Disons tout d’abord que ce texte est extrêmement bien écrit. Le style est vif, précis, l’auteure restitue avec une très belle force d’évocation le Paris révolutionnaire, quand la défiance le disputait à l’espérance, tandis que la délation régnait en maître.
Quant aux principaux protagonistes, ils sont parfaitement campés. Tant Marat que David, Marie-Antoinette que Charlotte Corday et les personnages fictifs qui les entourent, tous prennent vie avec une incroyable efficacité.

Par ailleurs, l’objet de cette (excellente) collection qu’est «Les passe-murailles» est de nous faire entrer, à travers la fiction, dans une oeuvre littéraire ou picturale, dans l’univers d’un artiste. Or Gwenaële Aubry excelle à mettre en lumière l’intention qui a guidé David rendant un hommage à son ami Marat. Elle démontre parfaitement la nature hagiographique du tableau. Elle en décrypte le moindre détail pour nous permettre d’en comprendre la portée et le sens. Et c’est tout à fait passionnant.

Alors, me direz-vous, d'où vient la frilosité que j'ai manifestée en préambule de cette chronique ?

* * * * * * *

● ÉNONCÉ: Dans la critique du livre consacré au tableau de David, recopiez à l'identique le passage allant de « Quant aux principaux » jusqu'à « une incroyable efficacité. ». Les enregistrements ne servent pas pour cet exercice.

* * * * * * *

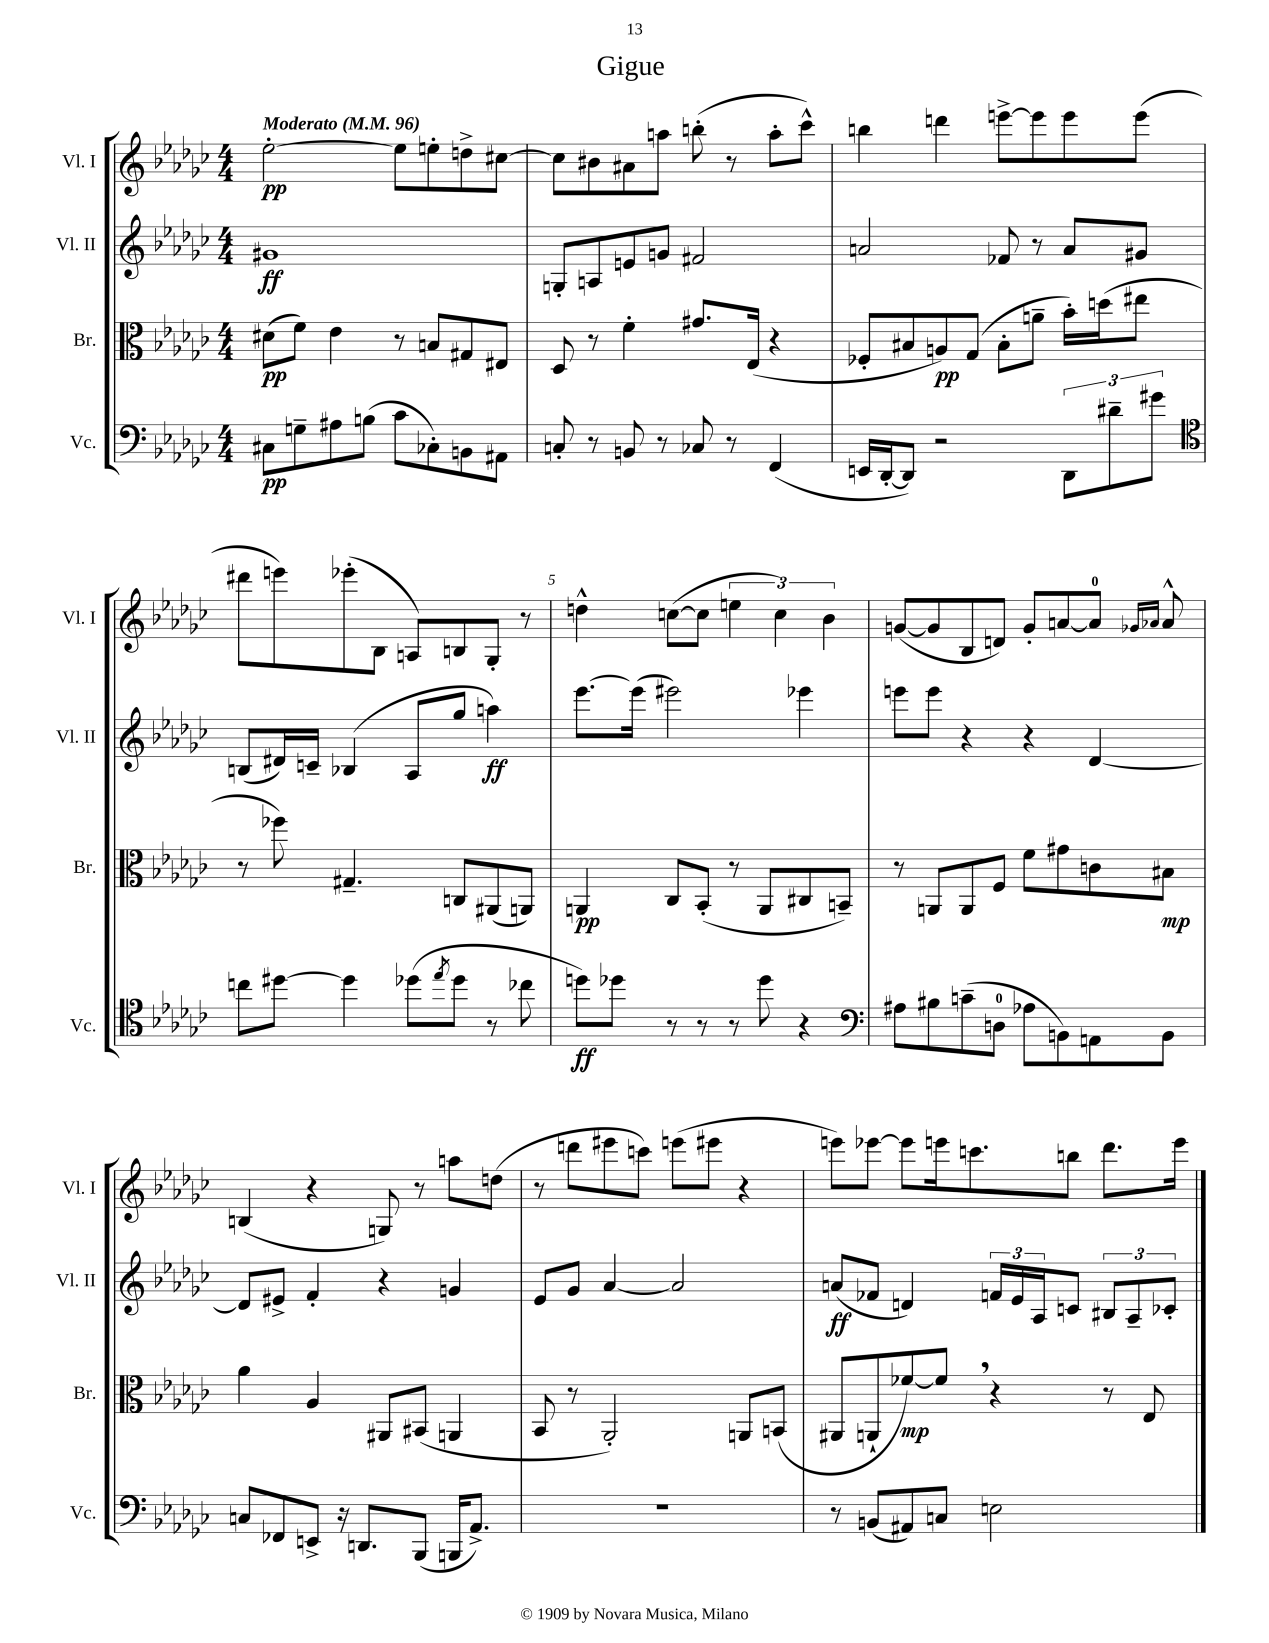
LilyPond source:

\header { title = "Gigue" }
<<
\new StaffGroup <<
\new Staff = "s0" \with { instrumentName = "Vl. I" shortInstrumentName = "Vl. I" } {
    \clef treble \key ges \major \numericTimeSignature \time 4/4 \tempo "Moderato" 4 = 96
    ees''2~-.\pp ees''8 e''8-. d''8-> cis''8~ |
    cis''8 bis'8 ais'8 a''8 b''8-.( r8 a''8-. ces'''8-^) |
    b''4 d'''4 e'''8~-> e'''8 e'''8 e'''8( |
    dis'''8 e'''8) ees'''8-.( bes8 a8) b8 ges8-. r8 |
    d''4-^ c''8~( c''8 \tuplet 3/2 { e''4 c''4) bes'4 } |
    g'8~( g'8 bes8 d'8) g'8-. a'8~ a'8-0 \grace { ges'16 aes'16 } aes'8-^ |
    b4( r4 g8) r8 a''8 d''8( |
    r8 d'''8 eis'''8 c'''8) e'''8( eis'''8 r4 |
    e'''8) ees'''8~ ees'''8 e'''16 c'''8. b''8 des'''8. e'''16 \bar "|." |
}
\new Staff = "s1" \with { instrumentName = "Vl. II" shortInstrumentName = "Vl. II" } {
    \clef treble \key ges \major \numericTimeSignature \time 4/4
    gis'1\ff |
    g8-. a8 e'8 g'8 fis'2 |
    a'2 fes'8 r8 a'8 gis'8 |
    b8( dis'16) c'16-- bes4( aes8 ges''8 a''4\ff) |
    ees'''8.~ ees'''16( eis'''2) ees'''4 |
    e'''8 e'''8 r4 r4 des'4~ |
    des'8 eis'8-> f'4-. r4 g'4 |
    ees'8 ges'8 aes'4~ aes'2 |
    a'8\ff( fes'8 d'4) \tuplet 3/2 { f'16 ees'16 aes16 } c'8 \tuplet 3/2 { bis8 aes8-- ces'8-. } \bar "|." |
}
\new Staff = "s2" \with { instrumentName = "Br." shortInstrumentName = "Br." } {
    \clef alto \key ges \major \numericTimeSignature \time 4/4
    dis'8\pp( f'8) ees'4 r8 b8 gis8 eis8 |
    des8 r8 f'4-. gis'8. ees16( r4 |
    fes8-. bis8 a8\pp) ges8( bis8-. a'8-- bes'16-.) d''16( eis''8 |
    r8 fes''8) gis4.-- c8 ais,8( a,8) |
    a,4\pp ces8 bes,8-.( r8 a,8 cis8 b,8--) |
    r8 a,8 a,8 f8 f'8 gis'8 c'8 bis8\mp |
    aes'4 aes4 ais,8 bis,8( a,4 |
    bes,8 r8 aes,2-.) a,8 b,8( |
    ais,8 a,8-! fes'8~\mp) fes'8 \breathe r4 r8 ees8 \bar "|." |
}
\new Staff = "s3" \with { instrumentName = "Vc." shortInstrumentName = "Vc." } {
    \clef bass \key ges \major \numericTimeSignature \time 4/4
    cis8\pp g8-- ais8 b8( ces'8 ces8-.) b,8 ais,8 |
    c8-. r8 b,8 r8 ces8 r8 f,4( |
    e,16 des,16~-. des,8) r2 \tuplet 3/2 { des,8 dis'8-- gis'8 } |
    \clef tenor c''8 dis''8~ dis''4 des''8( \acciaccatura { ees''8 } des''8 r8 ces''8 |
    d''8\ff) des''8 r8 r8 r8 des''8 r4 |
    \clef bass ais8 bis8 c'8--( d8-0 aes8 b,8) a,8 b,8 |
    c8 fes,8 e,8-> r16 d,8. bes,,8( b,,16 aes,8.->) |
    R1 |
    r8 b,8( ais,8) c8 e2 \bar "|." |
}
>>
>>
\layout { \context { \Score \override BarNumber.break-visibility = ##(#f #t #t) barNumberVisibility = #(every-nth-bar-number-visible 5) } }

* * * * * * *

● CORRIGÉ:
Quant aux principaux protagonistes, ils sont parfaitement campés. Tant Marat que David, Marie-Antoinette que Charlotte Corday et les personnages fictifs qui les entourent, tous prennent vie avec une incroyable efficacité.